Data shown:
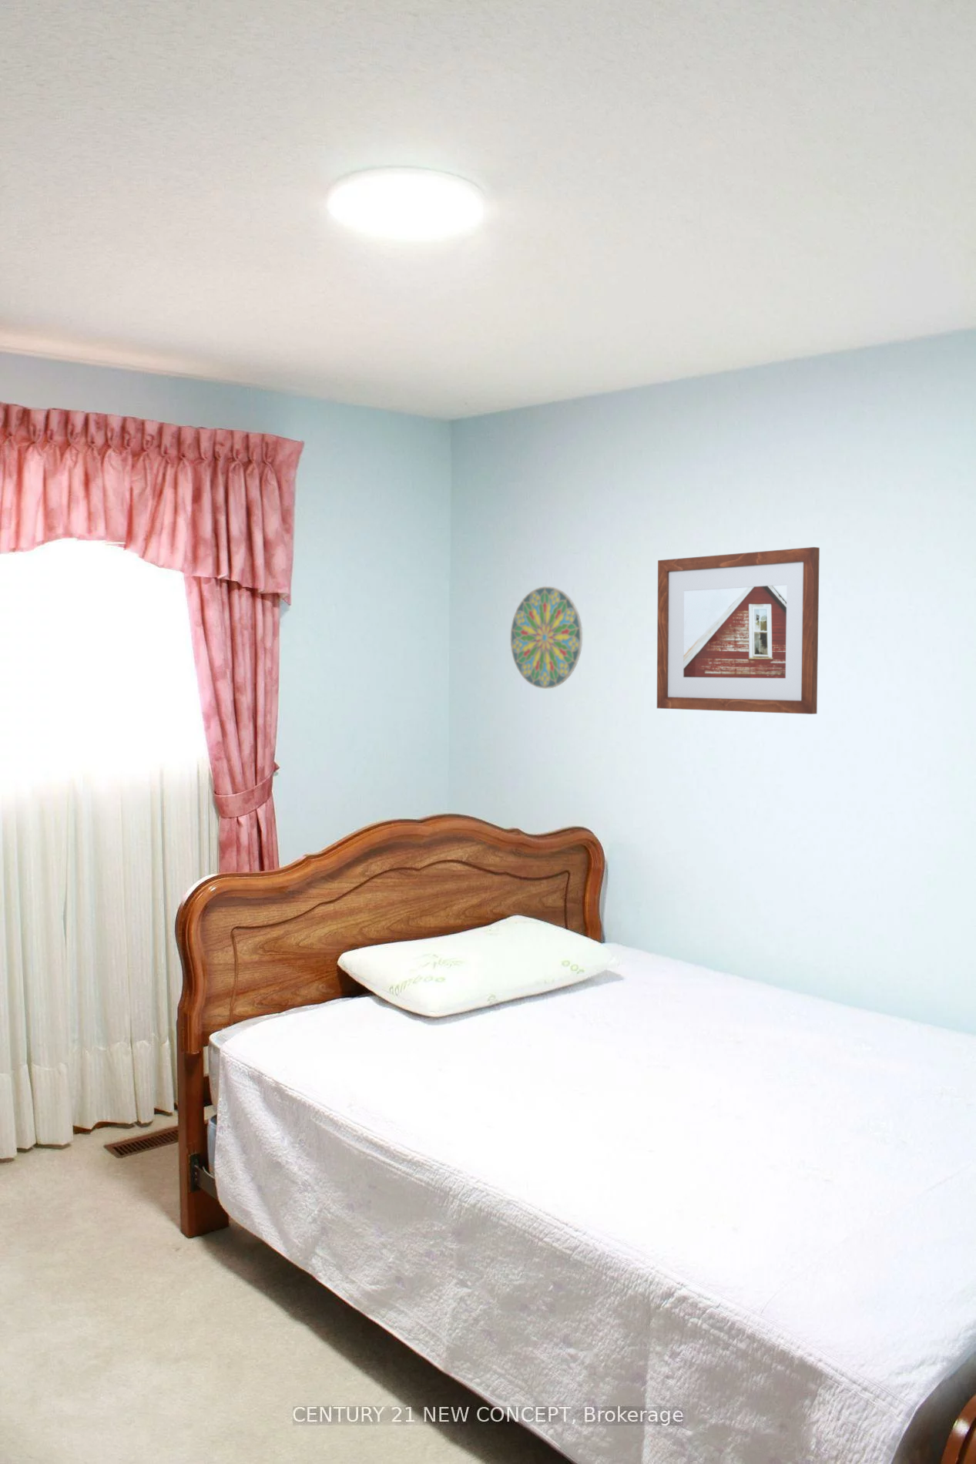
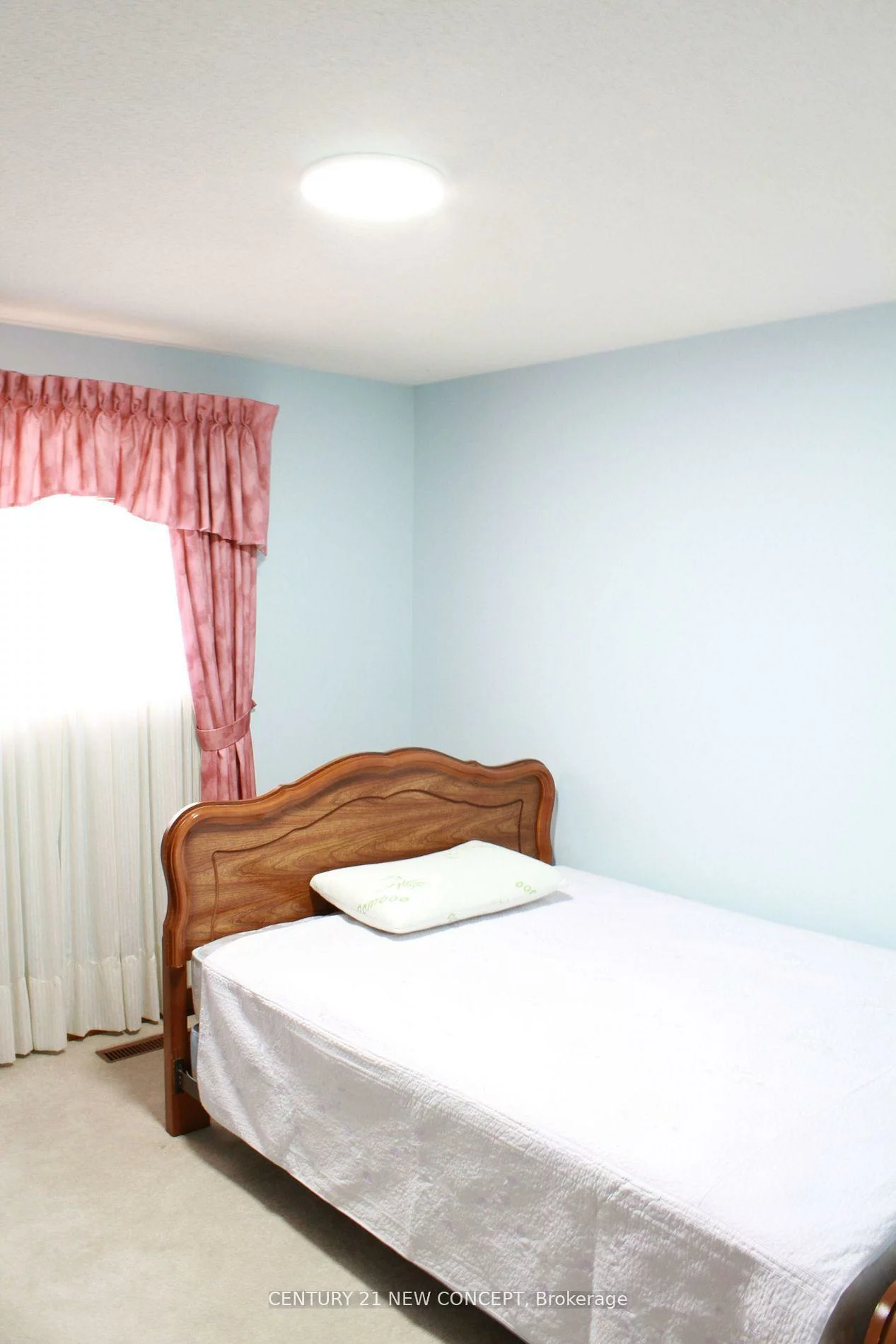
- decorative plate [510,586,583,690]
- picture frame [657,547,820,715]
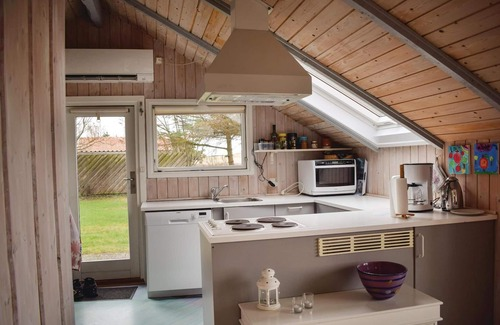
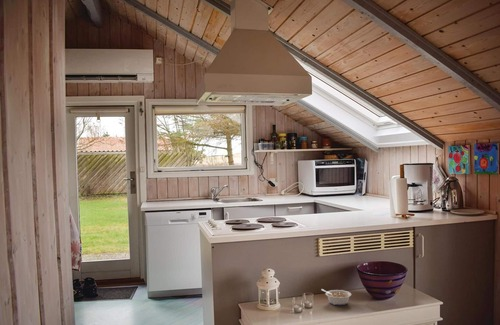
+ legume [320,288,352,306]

--

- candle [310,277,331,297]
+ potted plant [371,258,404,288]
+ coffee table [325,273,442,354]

What the task asks: From the entries above, print the lines beginning at the one with "potted plant [371,258,404,288]" and stopping after the one with "coffee table [325,273,442,354]", exactly as written and with nothing else.

Response area:
+ potted plant [371,258,404,288]
+ coffee table [325,273,442,354]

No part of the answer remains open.